■ **OPDRACHT A**:
Beantwoord met behulp van de tekst over de leeftijdsgrens voor sociale media de volgende vragen.
(i) Welke minimumleeftijd stelt de motie voor?
(ii) Welk Kamerlid diende de motie in?
(iii) Onder welke leeftijd hebben jongeren volgens de huidige Europese regelgeving toestemming van hun ouders nodig om sociale media te gebruiken?
■ **OPDRACHT B**:
Geef voor elke bewering aan of die overeenkomt met de tekst over de leeftijdsgrens voor sociale media. Antwoord met ja of nee en citeer de woorden uit de tekst die de doorslag geven.
(i) De motie geldt voor alle sociale media.
(ii) De Tweede Kamer stemde op 4 maart in met de motie.
(iii) Techbedrijven bepalen op dit moment zelf of en hoe zij de toestemming van ouders controleren.
■ **OPDRACHT C**:
Zet de tekst over de leeftijdsgrens voor sociale media voort, te beginnen na de laatste zin.
══ BRONTEKST ══
Beschermen en begrenzen: meerderheid Kamer stemt voor leeftijdsgrens sociale media

Website format -7

Dat de verslavende algoritmes van sociale media negatieve gevolgen kunnen hebben voor jongeren is onbetwist. Daarom stemde de Tweede Kamer op 4 Maart in met een motie van D66-Kamerlid Hanneke van der Werf voor het instellen van een minimumleeftijd van vijftien jaar voor sociale media die zulke algoritmes gebruiken. Het betreft niet alle sociale media, maar platformen die specifiek deze verslavende algoritmes hanteren. Denk hierbij aan apps als Instagram, TikTok en X. De motie beoogt zowel nationale als Europese regelgeving. 

(Motie)vatie

De motie ziet op een minimumleeftijd voor socialemediagebruik die bedoeld is om jongeren te beschermen tegen verslavende algoritmes op bepaalde platformen. Volgens D66 moet een lijst gemaakt worden van platformen met algoritmes die gebruikers opzettelijk zo lang mogelijk op de app houden. De achterliggende motivatie is de groeiende zorg over de schadelijke effecten van deze algoritmes op de mentale ontwikkeling van jongeren. Door een leeftijdsgrens in te stellen, hopen voorstanders jongeren in een kwetsbare levensfase af te schermen van de negatieve invloeden.  

De motie dient als een oproep aan het kabinet om duidelijke en nauwkeurige regels op nationaal niveau op te stellen. Ook is het de bedoeling dat het kabinet in gesprek gaat met andere Europese landen over een algemene minimumleeftijd. Uit huidige Europese regelgeving volgt al dat jongeren onder zestien toestemming van hun ouders nodig hebben om sociale media te gebruiken. Echter, het wordt momenteel aan techbedrijven zelf overgelaten óf en hoe zij dat controleren. Als gevolg wordt deze regelgeving niet voldoende gevolgd en gehandhaafd. Hieruit vloeit het voorstel voort om op nationaal en Europees niveau regels op te stellen die beter te handhaven zijn.
═══
══ UITGELEZEN REGELS ══
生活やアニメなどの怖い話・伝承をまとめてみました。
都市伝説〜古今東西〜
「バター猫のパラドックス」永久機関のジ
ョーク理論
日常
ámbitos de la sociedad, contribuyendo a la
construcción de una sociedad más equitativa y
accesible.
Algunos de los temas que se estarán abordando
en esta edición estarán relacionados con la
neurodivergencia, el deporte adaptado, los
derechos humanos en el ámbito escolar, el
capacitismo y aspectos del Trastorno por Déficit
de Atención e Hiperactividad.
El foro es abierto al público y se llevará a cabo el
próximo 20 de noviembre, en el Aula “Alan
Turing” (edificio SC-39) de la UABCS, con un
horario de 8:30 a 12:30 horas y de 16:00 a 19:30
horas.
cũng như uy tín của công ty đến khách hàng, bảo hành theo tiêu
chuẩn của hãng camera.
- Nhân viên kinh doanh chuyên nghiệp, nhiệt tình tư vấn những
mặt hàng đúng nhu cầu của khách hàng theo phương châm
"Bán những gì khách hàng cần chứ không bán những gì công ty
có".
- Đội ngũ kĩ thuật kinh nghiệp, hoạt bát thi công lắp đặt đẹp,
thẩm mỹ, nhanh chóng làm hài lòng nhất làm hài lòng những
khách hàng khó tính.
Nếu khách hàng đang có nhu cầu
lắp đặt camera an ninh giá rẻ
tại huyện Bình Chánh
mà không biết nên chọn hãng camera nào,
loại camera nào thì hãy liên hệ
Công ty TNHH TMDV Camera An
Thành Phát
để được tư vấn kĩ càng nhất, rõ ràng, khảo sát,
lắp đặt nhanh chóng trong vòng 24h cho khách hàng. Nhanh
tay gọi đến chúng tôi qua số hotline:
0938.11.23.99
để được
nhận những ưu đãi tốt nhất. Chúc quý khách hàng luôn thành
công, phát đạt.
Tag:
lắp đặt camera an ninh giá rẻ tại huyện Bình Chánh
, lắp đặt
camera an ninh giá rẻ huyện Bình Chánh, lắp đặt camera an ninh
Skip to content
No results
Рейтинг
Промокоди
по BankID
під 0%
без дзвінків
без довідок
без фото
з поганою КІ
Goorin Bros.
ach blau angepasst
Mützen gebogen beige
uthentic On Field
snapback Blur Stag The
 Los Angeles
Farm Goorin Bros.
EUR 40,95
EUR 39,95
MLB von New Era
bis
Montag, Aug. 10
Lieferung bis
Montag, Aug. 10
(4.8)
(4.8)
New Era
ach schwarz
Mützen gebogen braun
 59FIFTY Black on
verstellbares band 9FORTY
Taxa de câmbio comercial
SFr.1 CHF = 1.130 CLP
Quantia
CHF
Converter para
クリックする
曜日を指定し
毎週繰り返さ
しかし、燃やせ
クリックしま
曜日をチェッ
═══
■ **UITWERKING A**:
(i) Vijftien jaar.
(ii) D66-Kamerlid Hanneke van der Werf.
(iii) Zestien jaar.

■ **UITWERKING B**:
(i) Nee: "Het betreft niet alle sociale media, maar platformen die specifiek deze verslavende algoritmes hanteren."
(ii) Ja: "Daarom stemde de Tweede Kamer op 4 Maart in met een motie van D66-Kamerlid Hanneke van der Werf"
(iii) Ja: "het wordt momenteel aan techbedrijven zelf overgelaten óf en hoe zij dat controleren"

■ **UITWERKING C**:
Wereldwijde overweging 

Niet alleen in Nederland, maar ook in Frankrijk en Denemarken wordt een leeftijdsgrens van vijftien jaar voorgesteld. De leeftijd van vijftien jaar wordt volgens van der Werf gehanteerd omdat experts aanraden te wachten met sociale media tot na de puberteit. De hersenen zijn dan namelijk beter ontwikkeld. Het einde van de puberteit wordt vaak rond vijftien of zestien jaar gemarkeerd. D66 volgt in haar motie de leeftijdsgrens van Denemarken en Frankrijk om zo op een lijn te zitten qua mogelijke algemene Europese regelgeving. 

Ook buiten Europa leeft de discussie. In Australië werkt premier Anthony Albanese aan een wetsvoorstel voor een verbod op sociale media voor jongeren onder de zestien jaar. Dit verbod blijkt echter lastig te implementeren aangezien het onduidelijk is wie de leeftijd moet controleren en op wat voor manier. Deze buitenlandse ontwikkelingen zijn een voorbeeld voor D66. De partij stelt voor dat de verantwoordelijkheid bij de techbedrijven blijft zonder dat zij allerlei persoonlijke gegevens tot hun beschikking hebben. 

Verkeerde oplossing?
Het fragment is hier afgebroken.